По улице шагал хайлендский[8] строй,
Волынок вой и барабанов бой:
«Марш, Гордоны, на адские задворки!»
И он навек ушел из-за конторки.
Он видит блеск афганских ледников,
И вспоминает, как в теснине горной,
Напав на затаившихся врагов,
Он их разил в баталии упорной;
И в памяти всплывает плен позорный,
Как он стоял, упрямо стиснув зубы,
В тот страшный день среди холмов Маждубы[9].
Перед глазами бешеный Судан,
Где крови было пролито немало,
И обуянный зноем Омдурман[10],
Магерсфонтейн[11], где слава увенчала
Его мечом и чином генерала[12],
И был он зван монархом во дворец
За почестями – а теперь конец.
И снова вспышки разрезают тьму,
И вновь над головою свист шрапнели,
И падают товарищи в дыму —
Зачем он не погиб при том обстреле,
Как Ваухоп[13] отважный.
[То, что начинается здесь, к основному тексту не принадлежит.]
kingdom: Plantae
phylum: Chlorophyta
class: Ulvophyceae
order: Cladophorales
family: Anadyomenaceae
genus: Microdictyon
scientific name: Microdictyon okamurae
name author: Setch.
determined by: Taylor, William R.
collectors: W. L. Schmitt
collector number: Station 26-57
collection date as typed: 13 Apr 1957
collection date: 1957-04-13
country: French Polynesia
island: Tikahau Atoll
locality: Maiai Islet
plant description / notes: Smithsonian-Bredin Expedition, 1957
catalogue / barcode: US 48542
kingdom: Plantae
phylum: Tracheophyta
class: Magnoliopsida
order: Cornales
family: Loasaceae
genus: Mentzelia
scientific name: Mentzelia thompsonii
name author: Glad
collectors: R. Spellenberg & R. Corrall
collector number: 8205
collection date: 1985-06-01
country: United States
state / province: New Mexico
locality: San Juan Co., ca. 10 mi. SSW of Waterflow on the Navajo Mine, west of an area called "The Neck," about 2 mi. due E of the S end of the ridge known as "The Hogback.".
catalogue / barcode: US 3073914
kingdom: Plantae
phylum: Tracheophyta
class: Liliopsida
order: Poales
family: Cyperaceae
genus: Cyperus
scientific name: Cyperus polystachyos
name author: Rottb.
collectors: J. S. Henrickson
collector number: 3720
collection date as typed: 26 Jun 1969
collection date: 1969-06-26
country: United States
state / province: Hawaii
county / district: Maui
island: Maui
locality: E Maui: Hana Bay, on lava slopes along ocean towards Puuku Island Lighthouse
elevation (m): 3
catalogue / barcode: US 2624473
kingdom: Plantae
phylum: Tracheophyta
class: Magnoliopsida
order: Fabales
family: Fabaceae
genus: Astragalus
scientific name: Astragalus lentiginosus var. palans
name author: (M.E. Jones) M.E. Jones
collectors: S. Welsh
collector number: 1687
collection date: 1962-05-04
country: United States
Неужели,
Чтоб прочитать чудовищный навет?
И он к виску подносит пистолет.
Его глаза, не ведавшие страха,
В домах шотландских щурятся со стен,
Живет он в сердце каждого феллаха,
Для гуркха он доселе незабвен,
И дикий дервиш чтит его, смятен.
В далеких странах память сохранила
Того, в ком воплотилась наша сила.
Оплачьте же героя, северяне!
Он Англии был преданный слуга,
И потому пусть об его изъяне
Злонравная судачит мелюзга.
Был острым меч и крепкою рука,
Его деяний эхо слышно людям.
А остальное… лучше позабудем.
Женщина и ангел
От блужданий по райским кущам утомился небесный Дух.
Струны арфы его умолкли, и сияющий нимб потух.
И тогда всеблагой Создатель к утомлённому снизошёл:
Да низринется с горних высей в нижний мир, в человечий дол.
Дух одежды свои расправил, чтоб сошли за земной наряд.
Со святым Петром попрощался у распахнутых райских врат.
Гласов ангельских хор бесплотный спел прощальный псалом ему.
Снизу пялились бесенята сквозь густую адскую тьму.
Златовласый, небесноглазый – красотой он всех затмевал.
Перед ярким ангельским ликом Аполлон – и тот спасовал.
Как изгиб Купидонова лука, был рисунок губ его смел.
Бабы липли к нему, как мухи – только он на них не глядел.
Но одна отыскалась всё же – хороша, свежа, молода.
Прошептала: «Я тебе нравлюсь?» Он смятенно ответил: «Да».
«Обними, поцелуй, потискай – да возьми меня, что стоишь?»
Он в ответ с неприязнью молвил: «Ты греховное говоришь».
Посмеявшись его стесненью, попрекнула она шутя:
«С виду молодец ты что надо, а лепечешь будто дитя.
Обносилось старое платье, путы скинуты – это ж смех!